Any updated thoughts on the new tax legislation?
The new tax legislation seems to be on everyone’s mind these days, and seems to be crowding out Christmas cheer a bit. While I do need to advise you to consult your personal tax accountant, I will tell you I have been busy prepaying my 2018 property taxes. Under the new legislation, taxpayers will only be able to deduct a grand total of $10,000 of property and income taxes combined. In our area, property taxes are higher than in many parts of the country, so many people will easily exceed that limit. Paying 2018 property taxes in 2017 helps to insure the full value of their deductibility. Of course, 2018 tax bills have not been issued yet, but if you find your 2017 bills and make a couple of calls, they will be able to tell you how to proceed if this interests you. The taxing bodies are likely thrilled right now with the new legislation – rather than chasing late payers they are receiving their money well ahead of schedule! Of course, if your bank escrows your taxes for you, this may not be an option you can take advantage of.
I’ve also taken the time to pay my 2017 4th quarter Pennsylvania and local income taxes now, for the same reason. While not due until January 15th, the $10,000 limit on the deductibility of property taxes and state/local income taxes combined will result in lost deductions for many. This tax planning is only useful right now, when the old limits (or lack thereof) still apply through 2017.
As far as the legislation itself, I am pleased that congress raised the mortgage deductibility limit to interest on mortgage debt up to $750,000. Interest on debt on second homes is no longer deductible (unless you use it as an investment property, in which case it can offset your rental income), and interest on home equity lines of credit will no longer be deductible. This will definitely affect the way consumers choose to structure their home buying financing. We will be thoroughly digesting the bill so that we can help consumers make the best financing decisions to take advantage of the tax breaks we do have left.
The $10,000 limit on the deductibility of property and state/local income taxes is not ideal, particularly because of the higher property taxes we have in the region. There is a possibility that the limitation will make higher end homes harder to sell, but I doubt that.

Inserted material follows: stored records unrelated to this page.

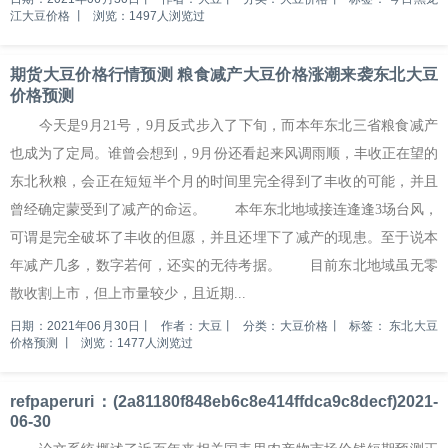
江大豆价格
丨
浏览：1497人浏览过
期货大豆价格行情预测 粮食减产大豆价格涨潮来袭东北大豆
价格预测
今天是9月21号，9月反式步入了下旬，而本年东北三省粮食减产
也成为了定局。谁曾会想到，9月份还看起来风调雨顺，丰收正在望的
东北秋粮，会正在短短半个月的时间里完全得到了丰收的可能，并且
曾经确定蒙受到了减产的命运。 本年东北地域接连逢逢3场台风，
可谓是完全破坏了丰收的但愿，并且还埋下了减产的现患。至于说本
年减产几多，数字若何，还实的无待考据。 目前东北地域虽无零
散收割上市，但上市量较少，且近期...
日期：2021年06月30日
丨
作者：大豆
丨
分类：大豆价格
丨
标签：
东北大豆
价格预测
丨
浏览：1477人浏览过
refpaperuri：(2a81180f848eb6c8e414ffdca9c8decf)2021-
06-30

In the end, consumers will have to have a mindshift and think less of their personal residences as tax breaks and see them for what they really are – a home for their family to come home to every day – their personal sanctuary from what can sometimes feel like a crazy world. And when we see our homes that way, the small piece of our property taxes that Uncle Sam no longer “pays” will seem far less important than it does in the abstract.